Kalau melihat perkembangan kader dari masa ke masa?
Memang partai di Indonesia, belum pernah ada yang teratur dan berencana mengadakan pengkaderan.
Partai-partai masa kini saya kira sudah lebih baik tapi belum melaksanakan pendidikan kader teratur dan berencana, bahasa Yogyanya masih awut-awutan.
Seharusnya pendidikan kader itu seperti bagaimana?
Ya, pendidikan kader itu ada pendidikan kader formal, ada informal. Saya masuk DPR belum pernah belajar bagaimana DPR. Bayangkan di negara kita yang menyelenggarakan pendidikan kader adalah orang yang tidak pernah ikut pendidikan kader. Jadi pendidikan kader itu buat orang politik, bisa setiap hari. Kita belajar, membaca buku, mengikuti konferensi, mengikuti demonstrasi dan lain-lain.
Saya sudah mengatur pendidikan kader. Sejak masuk PDI, saya memulai pendidikan kader dan berusaha membuat secara teratur dan berencana. Kita berkelahi soal pengajaran apa yang harus diajarkan di pendidikan kader. Pendidikan kader pertama saya turut menyelenggarakan di Jatinegara. Jadi memang, melakukan pendidikan kader itu, semua partai harus belajar ulang. Yang paling baik menyelenggarakan pendidikan kader dalam sejarah politik Indonesia, yang saya tahu, adalah PKI dan Masyumi.
Yang punya angan-angan tentang negara apa yang mereka mau bentuk. PKI kan maunya negara komunis. Masyumi maunya negara Islam. Itulah yang bertarung di konstituti selama 3,5 tahun. Setelah pemilihan umum tahun 1956, pemilihan umum konstitusi.
Itu konstitusi, 3,5 tahun ribut di Bandung mengenai dasar negara. Masyumi menghendaki negara Islam, PKI menghendaki negara komunis. Partai-partai lain menghendaki negara Pancasila. Menurut tata tertib Konstitusi, harus mencapai 43 persen suara konstitusi, untuk memenangkan dasar negara mana yang akan dipakai.
Tidak pernah tercapai di Indonesia, partai politik yang mencapai 43 persen, jadi konstitusi gagal. Maka tanggal 5 Juli 1959, Soekarno mendekritkan kembali ke UUD 1945. Itulah yang kita pakai sampai sekarang.
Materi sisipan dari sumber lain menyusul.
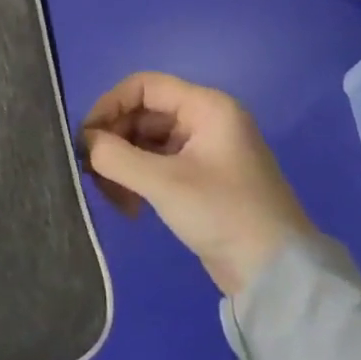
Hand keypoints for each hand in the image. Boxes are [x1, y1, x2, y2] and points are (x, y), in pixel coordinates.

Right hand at [80, 72, 317, 296]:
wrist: (276, 273)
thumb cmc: (222, 213)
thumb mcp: (163, 182)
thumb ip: (114, 155)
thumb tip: (84, 142)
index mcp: (206, 107)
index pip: (143, 86)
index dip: (108, 105)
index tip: (86, 137)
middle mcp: (205, 120)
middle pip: (141, 115)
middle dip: (113, 142)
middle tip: (92, 173)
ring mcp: (203, 149)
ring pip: (144, 142)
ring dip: (121, 165)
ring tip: (112, 197)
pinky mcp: (199, 177)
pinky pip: (155, 164)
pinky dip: (136, 179)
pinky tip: (129, 206)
Jadi kita tidak pernah punya Undang-Undang Dasar hasil sidang. UUD 1945 itu bukan hasil sidang. Itu konsep pemimpin-pemimpin pada waktu itu, yang bikin Undang-Undang Dasar. Yang pada umumnya mereka sarjana-sarjana hukum.
PDI Perjuangan khan sudah memenangi beberapa kali Pemilu? Lalu bagaimana tanggapannya tentang anti korupsi?
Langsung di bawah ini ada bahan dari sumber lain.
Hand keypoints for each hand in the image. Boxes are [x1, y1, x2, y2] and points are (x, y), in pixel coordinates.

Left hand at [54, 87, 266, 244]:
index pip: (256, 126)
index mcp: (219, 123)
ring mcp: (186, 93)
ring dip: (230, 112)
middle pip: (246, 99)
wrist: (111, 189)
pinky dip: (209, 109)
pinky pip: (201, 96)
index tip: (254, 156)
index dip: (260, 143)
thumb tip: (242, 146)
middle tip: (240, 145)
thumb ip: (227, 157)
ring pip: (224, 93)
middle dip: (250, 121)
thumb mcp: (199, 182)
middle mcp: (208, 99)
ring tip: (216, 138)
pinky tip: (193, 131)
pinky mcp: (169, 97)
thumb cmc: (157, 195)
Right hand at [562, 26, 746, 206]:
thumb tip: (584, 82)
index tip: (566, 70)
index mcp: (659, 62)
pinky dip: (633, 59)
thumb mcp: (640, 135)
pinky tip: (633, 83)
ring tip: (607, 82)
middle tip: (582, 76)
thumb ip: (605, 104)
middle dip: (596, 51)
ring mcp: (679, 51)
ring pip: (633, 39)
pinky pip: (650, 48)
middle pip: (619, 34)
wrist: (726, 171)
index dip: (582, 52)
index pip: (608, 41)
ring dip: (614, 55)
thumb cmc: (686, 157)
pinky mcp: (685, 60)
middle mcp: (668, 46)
PDI Perjuangan tidak pernah menjadi pemenang mutlak seperti Golkar. Golkar yang pernah memenangi lebih dari separuh suara pemilih. Saya berjanji bukan pada siapa-siapa, tapi sama diri saya sendiri, bahwa saya anti korupsi. Orang bilang karena tidak ada kesempatanmu, memang iya. saya tidak pernah jadi di kabinet, tidak pernah jadi dirjen.
Seumur hidup saya hanya anggota DPR, dan DPD seperti sekarang. Saya mengharapkan cucu saya jadi Menteri. Jokowi ini saya mendidik dia jadi ketua cabang PDI Perjuangan Solo. Mudah-mudahan dia ingat pesan saya, jangan curi uang negara. Bila kalian bisa buktikan pada saya, bahwa dia mencuri uang negara, saat itupun saya akan turun ke jalan. Untuk menurunkan Jokowi sebagai Presiden.
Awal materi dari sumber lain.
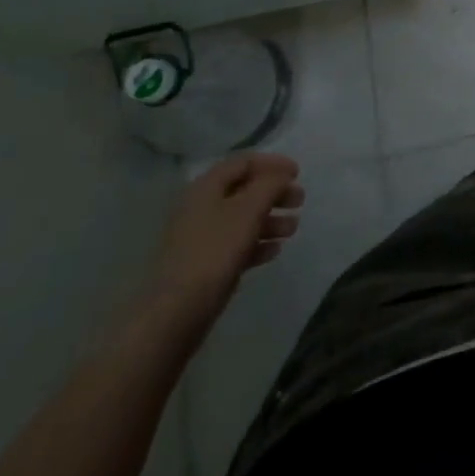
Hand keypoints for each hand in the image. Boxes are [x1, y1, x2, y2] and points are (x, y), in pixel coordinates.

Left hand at [140, 153, 302, 337]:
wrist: (175, 312)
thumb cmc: (214, 251)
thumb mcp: (248, 209)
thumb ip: (270, 185)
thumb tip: (281, 175)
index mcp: (206, 188)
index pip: (243, 162)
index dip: (273, 163)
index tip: (298, 173)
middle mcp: (201, 208)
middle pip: (245, 190)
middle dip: (275, 193)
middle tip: (299, 201)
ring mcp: (201, 238)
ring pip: (242, 219)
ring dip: (270, 219)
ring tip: (292, 229)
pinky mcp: (204, 265)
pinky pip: (236, 245)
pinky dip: (257, 243)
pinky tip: (274, 251)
Mengapa Tiongkok sekarang maju? Karena di muka umum pernah terjadi menembak mati 6 koruptor. Kita sebenarnya ada Undang-Undang yang didalamnya ada peraturan tentang hukuman mati. Sebenarnya kita bisa melakukan, tapi kenapa tidak pernah melakukannya.
Ada orang yang sinis yang mengatakan, "di Indonesia siapa yang mau tembak siapa?". "Siapa yang tidak korupsi di negeri ini?" Jadi untuk kalian, saya tidak tahu, apa caranya menghentikan korupsi di Indonesia. Kalau saya tidak ada cara lain, tembak mati. Walaupun menurut agama kita, tidak boleh membunuh. Tapi Undang-Undang ini khan hukum pidana kita, berani tidak menembak mati koruptor?
Untuk harapan terhadap HUT ke-46 PDI Perjuangan seperti apa?
Ya peringati saja secara sederhana, untuk apa besar-besaran.
Untuk kader-kader yang maju sebagai Caleg nanti, apa?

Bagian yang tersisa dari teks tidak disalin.